Segment Start: Supplied passage

On April 14, 1980, acting president Choi, now totally subordinate to Chun, promoted him to the rank of lieutenant general and appointed him acting director of the KCIA. These actions prompted student demonstrations throughout the country. Molotov cocktails were hurled at police formations, and the police retaliated with hypervirulent CS tear gas (the same type used by the FBI at Waco in 1993). Everyone knew that Chun had to consolidate his position before the National Assembly convened for the first time since Park’s death on May 20, when the Democratic Republican Party, the facade behind which Park had ruled, was likely to join with the opposition in ending martial law. That would have destroyed any legal basis for Chun’s political ambitions.
In a secret cable dated May 7, 1980, preceding a scheduled meeting with General Chun, Ambassador Gleysteen wrote to his superiors in Washington: “In none of our discussions will we in any way suggest that the USG [U.S. government] opposes ROKG [Republic of Korea government] contingency plans to maintain law and order, if absolutely necessary,
General Chun did not wait long after talking with Gleysteen to complete the coup d’etat he had begun the previous December. Late on the night of May 17, 1980, General Chun expanded martial law, closed the universities, dissolved the National Assembly, banned all political activity, and arrested thousands of political leaders.13 Unlike Park, Chun had no following whatsoever outside the army. All Korean cities were tense with fury at his usurpation of power, but only in Kwangju did the situation explode, much in the same way it had in Budapest twenty-four years earlier. What resulted was, in the words of historian Donald Clark, “the most notorious act of political violence in South Korea’s history.” Professor Clark adds that the explicit American endorsement of Chun’s recapture of the city “forever associated the United States with the Kwangju Massacre.”14
On May 18, 1980, a few hundred demonstrators in Kwangju took to the streets to protest the imposition of martial law. They were met by paratroopers of the 7th Brigade of the Korean special forces, known as the “black berets,” who had a well-known reputation for brutality going back to their service on the American side in the Vietnam War. The 7th Brigade also included a battalion of infiltrators and provocateurs, who wore their hair long and dressed to look like students. According to eyewitnesses, the special forces troops set about bayoneting all the young men and women they could find and attacked others with flamethrowers. In a May 19 cable to Washington, Gleysteen wrote, “Rumors reaching Seoul of Kwangju rioting say special forces used fixed bayonets and inflicted many casualties on students. . . . Some in Kwangju are reported to have said that troops are being more ruthless than North Koreans ever were.”

Segment End: Supplied passage
Segment Start: Provided information

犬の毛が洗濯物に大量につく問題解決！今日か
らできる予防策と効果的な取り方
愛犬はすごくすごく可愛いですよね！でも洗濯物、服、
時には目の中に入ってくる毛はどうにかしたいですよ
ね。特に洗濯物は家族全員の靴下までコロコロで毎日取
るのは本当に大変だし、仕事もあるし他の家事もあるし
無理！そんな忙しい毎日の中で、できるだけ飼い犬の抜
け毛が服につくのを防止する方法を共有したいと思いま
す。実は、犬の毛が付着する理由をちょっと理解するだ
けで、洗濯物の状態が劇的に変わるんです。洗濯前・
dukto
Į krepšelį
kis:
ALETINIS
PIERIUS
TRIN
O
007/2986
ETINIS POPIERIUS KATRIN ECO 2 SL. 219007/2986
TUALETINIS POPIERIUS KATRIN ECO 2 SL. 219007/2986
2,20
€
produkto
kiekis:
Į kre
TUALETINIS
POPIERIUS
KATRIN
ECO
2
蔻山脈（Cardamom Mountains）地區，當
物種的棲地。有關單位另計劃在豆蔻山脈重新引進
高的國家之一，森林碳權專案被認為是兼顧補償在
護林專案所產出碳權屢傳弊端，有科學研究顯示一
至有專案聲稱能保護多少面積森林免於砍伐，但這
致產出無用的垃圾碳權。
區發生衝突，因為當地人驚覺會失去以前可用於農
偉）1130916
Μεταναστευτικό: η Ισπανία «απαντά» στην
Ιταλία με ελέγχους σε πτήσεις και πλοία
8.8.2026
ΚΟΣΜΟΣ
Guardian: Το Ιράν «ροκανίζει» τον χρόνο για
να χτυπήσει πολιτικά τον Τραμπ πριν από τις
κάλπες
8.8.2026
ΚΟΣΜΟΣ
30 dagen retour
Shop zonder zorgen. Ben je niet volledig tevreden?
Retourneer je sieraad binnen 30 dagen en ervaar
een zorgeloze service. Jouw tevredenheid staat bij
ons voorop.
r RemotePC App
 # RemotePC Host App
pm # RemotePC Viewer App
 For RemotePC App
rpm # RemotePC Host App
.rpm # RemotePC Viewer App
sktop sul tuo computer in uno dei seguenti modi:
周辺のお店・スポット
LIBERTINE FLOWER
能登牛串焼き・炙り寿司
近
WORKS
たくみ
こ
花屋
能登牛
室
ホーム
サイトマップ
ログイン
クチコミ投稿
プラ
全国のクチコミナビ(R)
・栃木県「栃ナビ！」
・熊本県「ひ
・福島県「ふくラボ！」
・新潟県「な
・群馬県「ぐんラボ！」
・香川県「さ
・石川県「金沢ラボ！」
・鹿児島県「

Segment End: Provided information

## What you need to do
Reproduce the Kwangju text above word for word, from "On April 14, 1980, acting" up to and including "Chun’s political ambitions.".

## Solution for this task
On April 14, 1980, acting president Choi, now totally subordinate to Chun, promoted him to the rank of lieutenant general and appointed him acting director of the KCIA. These actions prompted student demonstrations throughout the country. Molotov cocktails were hurled at police formations, and the police retaliated with hypervirulent CS tear gas (the same type used by the FBI at Waco in 1993). Everyone knew that Chun had to consolidate his position before the National Assembly convened for the first time since Park’s death on May 20, when the Democratic Republican Party, the facade behind which Park had ruled, was likely to join with the opposition in ending martial law. That would have destroyed any legal basis for Chun’s political ambitions.